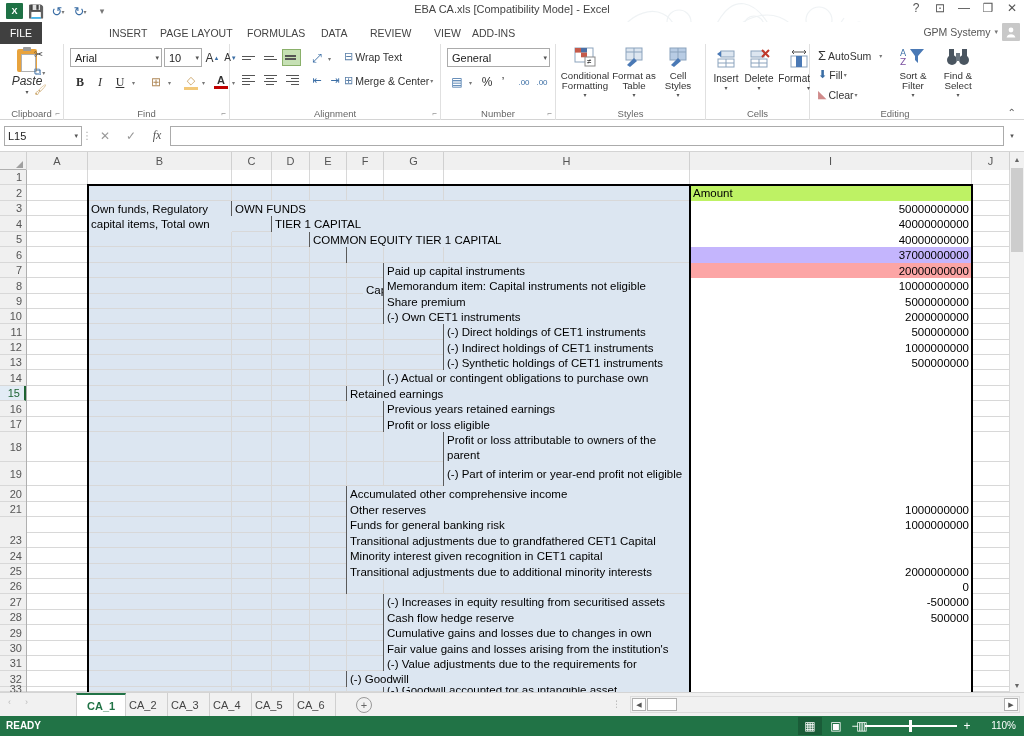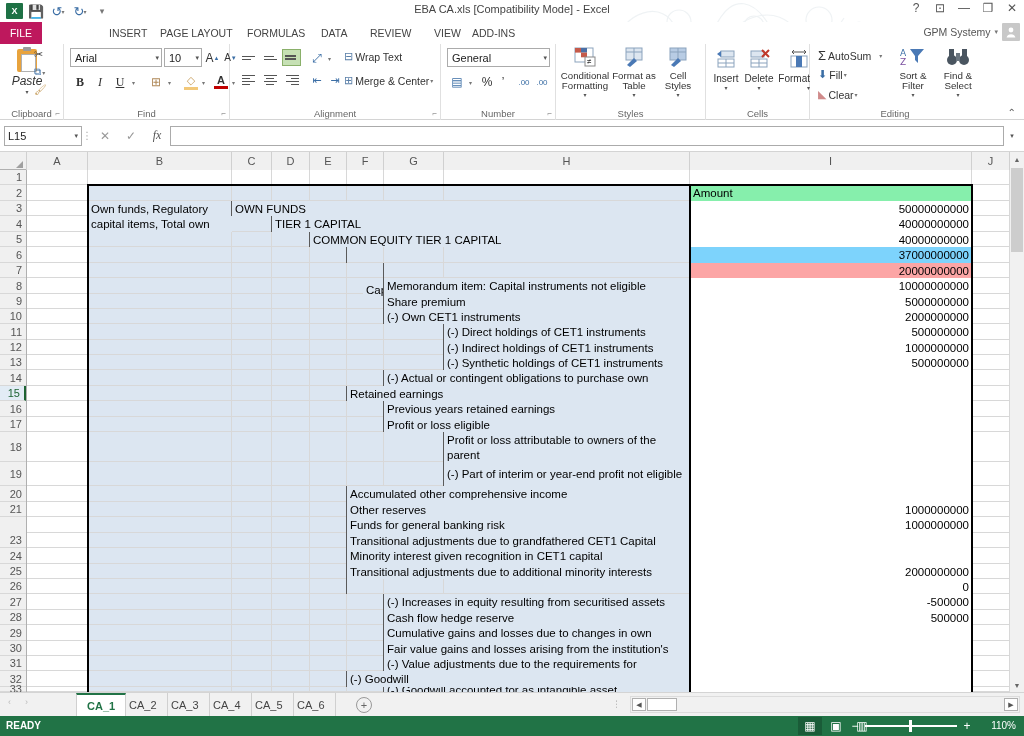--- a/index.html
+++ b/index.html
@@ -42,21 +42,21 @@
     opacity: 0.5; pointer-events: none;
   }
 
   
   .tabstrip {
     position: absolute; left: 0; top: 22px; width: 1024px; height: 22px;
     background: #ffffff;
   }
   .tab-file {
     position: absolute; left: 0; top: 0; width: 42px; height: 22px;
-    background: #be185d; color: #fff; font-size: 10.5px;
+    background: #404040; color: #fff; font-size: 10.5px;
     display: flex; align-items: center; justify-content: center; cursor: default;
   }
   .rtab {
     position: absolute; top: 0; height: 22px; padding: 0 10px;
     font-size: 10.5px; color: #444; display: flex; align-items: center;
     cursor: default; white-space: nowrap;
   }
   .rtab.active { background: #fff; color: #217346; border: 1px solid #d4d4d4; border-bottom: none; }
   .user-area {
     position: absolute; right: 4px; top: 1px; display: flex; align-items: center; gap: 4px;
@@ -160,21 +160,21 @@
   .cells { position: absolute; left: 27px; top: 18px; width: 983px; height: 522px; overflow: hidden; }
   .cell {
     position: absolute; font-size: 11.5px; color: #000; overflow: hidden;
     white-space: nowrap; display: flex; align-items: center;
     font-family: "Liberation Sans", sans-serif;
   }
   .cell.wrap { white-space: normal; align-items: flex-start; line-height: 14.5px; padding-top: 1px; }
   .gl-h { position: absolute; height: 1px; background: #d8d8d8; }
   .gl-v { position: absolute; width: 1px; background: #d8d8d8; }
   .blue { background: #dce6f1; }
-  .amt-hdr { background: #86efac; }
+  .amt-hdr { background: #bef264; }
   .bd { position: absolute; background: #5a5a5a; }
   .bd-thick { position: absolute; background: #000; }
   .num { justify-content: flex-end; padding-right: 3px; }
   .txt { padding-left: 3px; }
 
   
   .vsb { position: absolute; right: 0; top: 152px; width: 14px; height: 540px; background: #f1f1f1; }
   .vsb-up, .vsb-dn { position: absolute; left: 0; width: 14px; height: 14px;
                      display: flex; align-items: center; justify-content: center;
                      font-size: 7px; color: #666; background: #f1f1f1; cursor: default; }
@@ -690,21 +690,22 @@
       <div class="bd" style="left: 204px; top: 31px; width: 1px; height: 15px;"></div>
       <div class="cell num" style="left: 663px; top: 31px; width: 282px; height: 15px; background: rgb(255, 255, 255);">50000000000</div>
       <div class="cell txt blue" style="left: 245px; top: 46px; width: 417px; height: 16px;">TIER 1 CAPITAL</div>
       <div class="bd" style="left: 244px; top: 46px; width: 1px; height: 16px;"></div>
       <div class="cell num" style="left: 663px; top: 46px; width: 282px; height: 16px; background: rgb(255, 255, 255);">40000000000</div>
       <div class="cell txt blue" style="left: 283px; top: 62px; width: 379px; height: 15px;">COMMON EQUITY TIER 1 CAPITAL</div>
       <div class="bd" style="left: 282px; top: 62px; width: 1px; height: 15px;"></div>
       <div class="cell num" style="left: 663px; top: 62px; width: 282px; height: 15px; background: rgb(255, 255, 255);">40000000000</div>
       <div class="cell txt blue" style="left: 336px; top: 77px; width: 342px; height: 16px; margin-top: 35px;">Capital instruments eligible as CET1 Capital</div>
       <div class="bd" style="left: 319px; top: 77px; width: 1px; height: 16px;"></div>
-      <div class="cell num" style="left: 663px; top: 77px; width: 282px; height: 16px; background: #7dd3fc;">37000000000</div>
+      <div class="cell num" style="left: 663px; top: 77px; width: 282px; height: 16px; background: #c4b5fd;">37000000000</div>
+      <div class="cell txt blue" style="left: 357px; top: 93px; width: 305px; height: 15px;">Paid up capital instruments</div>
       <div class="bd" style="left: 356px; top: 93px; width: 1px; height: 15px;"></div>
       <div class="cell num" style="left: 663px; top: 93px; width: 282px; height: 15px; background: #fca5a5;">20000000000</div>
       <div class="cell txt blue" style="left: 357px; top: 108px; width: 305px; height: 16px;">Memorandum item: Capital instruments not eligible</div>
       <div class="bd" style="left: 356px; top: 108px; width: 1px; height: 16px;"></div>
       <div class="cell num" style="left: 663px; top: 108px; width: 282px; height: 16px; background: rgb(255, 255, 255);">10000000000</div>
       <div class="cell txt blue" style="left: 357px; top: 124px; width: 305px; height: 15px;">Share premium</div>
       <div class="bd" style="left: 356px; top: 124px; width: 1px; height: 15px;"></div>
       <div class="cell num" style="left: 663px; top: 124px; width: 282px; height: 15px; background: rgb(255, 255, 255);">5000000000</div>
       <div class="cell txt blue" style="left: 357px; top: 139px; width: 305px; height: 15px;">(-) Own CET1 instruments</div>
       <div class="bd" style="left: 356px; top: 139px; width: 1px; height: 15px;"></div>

-=-=-

REQUIRED ACTION – Write out the whole listing exactly. Pictures stay out.

EXPECTED OUTPUT –
--- a/index.html
+++ b/index.html
@@ -42,21 +42,21 @@
     opacity: 0.5; pointer-events: none;
   }
 
   
   .tabstrip {
     position: absolute; left: 0; top: 22px; width: 1024px; height: 22px;
     background: #ffffff;
   }
   .tab-file {
     position: absolute; left: 0; top: 0; width: 42px; height: 22px;
-    background: #be185d; color: #fff; font-size: 10.5px;
+    background: #404040; color: #fff; font-size: 10.5px;
     display: flex; align-items: center; justify-content: center; cursor: default;
   }
   .rtab {
     position: absolute; top: 0; height: 22px; padding: 0 10px;
     font-size: 10.5px; color: #444; display: flex; align-items: center;
     cursor: default; white-space: nowrap;
   }
   .rtab.active { background: #fff; color: #217346; border: 1px solid #d4d4d4; border-bottom: none; }
   .user-area {
     position: absolute; right: 4px; top: 1px; display: flex; align-items: center; gap: 4px;
@@ -160,21 +160,21 @@
   .cells { position: absolute; left: 27px; top: 18px; width: 983px; height: 522px; overflow: hidden; }
   .cell {
     position: absolute; font-size: 11.5px; color: #000; overflow: hidden;
     white-space: nowrap; display: flex; align-items: center;
     font-family: "Liberation Sans", sans-serif;
   }
   .cell.wrap { white-space: normal; align-items: flex-start; line-height: 14.5px; padding-top: 1px; }
   .gl-h { position: absolute; height: 1px; background: #d8d8d8; }
   .gl-v { position: absolute; width: 1px; background: #d8d8d8; }
   .blue { background: #dce6f1; }
-  .amt-hdr { background: #86efac; }
+  .amt-hdr { background: #bef264; }
   .bd { position: absolute; background: #5a5a5a; }
   .bd-thick { position: absolute; background: #000; }
   .num { justify-content: flex-end; padding-right: 3px; }
   .txt { padding-left: 3px; }
 
   
   .vsb { position: absolute; right: 0; top: 152px; width: 14px; height: 540px; background: #f1f1f1; }
   .vsb-up, .vsb-dn { position: absolute; left: 0; width: 14px; height: 14px;
                      display: flex; align-items: center; justify-content: center;
                      font-size: 7px; color: #666; background: #f1f1f1; cursor: default; }
@@ -690,21 +690,22 @@
       <div class="bd" style="left: 204px; top: 31px; width: 1px; height: 15px;"></div>
       <div class="cell num" style="left: 663px; top: 31px; width: 282px; height: 15px; background: rgb(255, 255, 255);">50000000000</div>
       <div class="cell txt blue" style="left: 245px; top: 46px; width: 417px; height: 16px;">TIER 1 CAPITAL</div>
       <div class="bd" style="left: 244px; top: 46px; width: 1px; height: 16px;"></div>
       <div class="cell num" style="left: 663px; top: 46px; width: 282px; height: 16px; background: rgb(255, 255, 255);">40000000000</div>
       <div class="cell txt blue" style="left: 283px; top: 62px; width: 379px; height: 15px;">COMMON EQUITY TIER 1 CAPITAL</div>
       <div class="bd" style="left: 282px; top: 62px; width: 1px; height: 15px;"></div>
       <div class="cell num" style="left: 663px; top: 62px; width: 282px; height: 15px; background: rgb(255, 255, 255);">40000000000</div>
       <div class="cell txt blue" style="left: 336px; top: 77px; width: 342px; height: 16px; margin-top: 35px;">Capital instruments eligible as CET1 Capital</div>
       <div class="bd" style="left: 319px; top: 77px; width: 1px; height: 16px;"></div>
-      <div class="cell num" style="left: 663px; top: 77px; width: 282px; height: 16px; background: #7dd3fc;">37000000000</div>
+      <div class="cell num" style="left: 663px; top: 77px; width: 282px; height: 16px; background: #c4b5fd;">37000000000</div>
+      <div class="cell txt blue" style="left: 357px; top: 93px; width: 305px; height: 15px;">Paid up capital instruments</div>
       <div class="bd" style="left: 356px; top: 93px; width: 1px; height: 15px;"></div>
       <div class="cell num" style="left: 663px; top: 93px; width: 282px; height: 15px; background: #fca5a5;">20000000000</div>
       <div class="cell txt blue" style="left: 357px; top: 108px; width: 305px; height: 16px;">Memorandum item: Capital instruments not eligible</div>
       <div class="bd" style="left: 356px; top: 108px; width: 1px; height: 16px;"></div>
       <div class="cell num" style="left: 663px; top: 108px; width: 282px; height: 16px; background: rgb(255, 255, 255);">10000000000</div>
       <div class="cell txt blue" style="left: 357px; top: 124px; width: 305px; height: 15px;">Share premium</div>
       <div class="bd" style="left: 356px; top: 124px; width: 1px; height: 15px;"></div>
       <div class="cell num" style="left: 663px; top: 124px; width: 282px; height: 15px; background: rgb(255, 255, 255);">5000000000</div>
       <div class="cell txt blue" style="left: 357px; top: 139px; width: 305px; height: 15px;">(-) Own CET1 instruments</div>
       <div class="bd" style="left: 356px; top: 139px; width: 1px; height: 15px;"></div>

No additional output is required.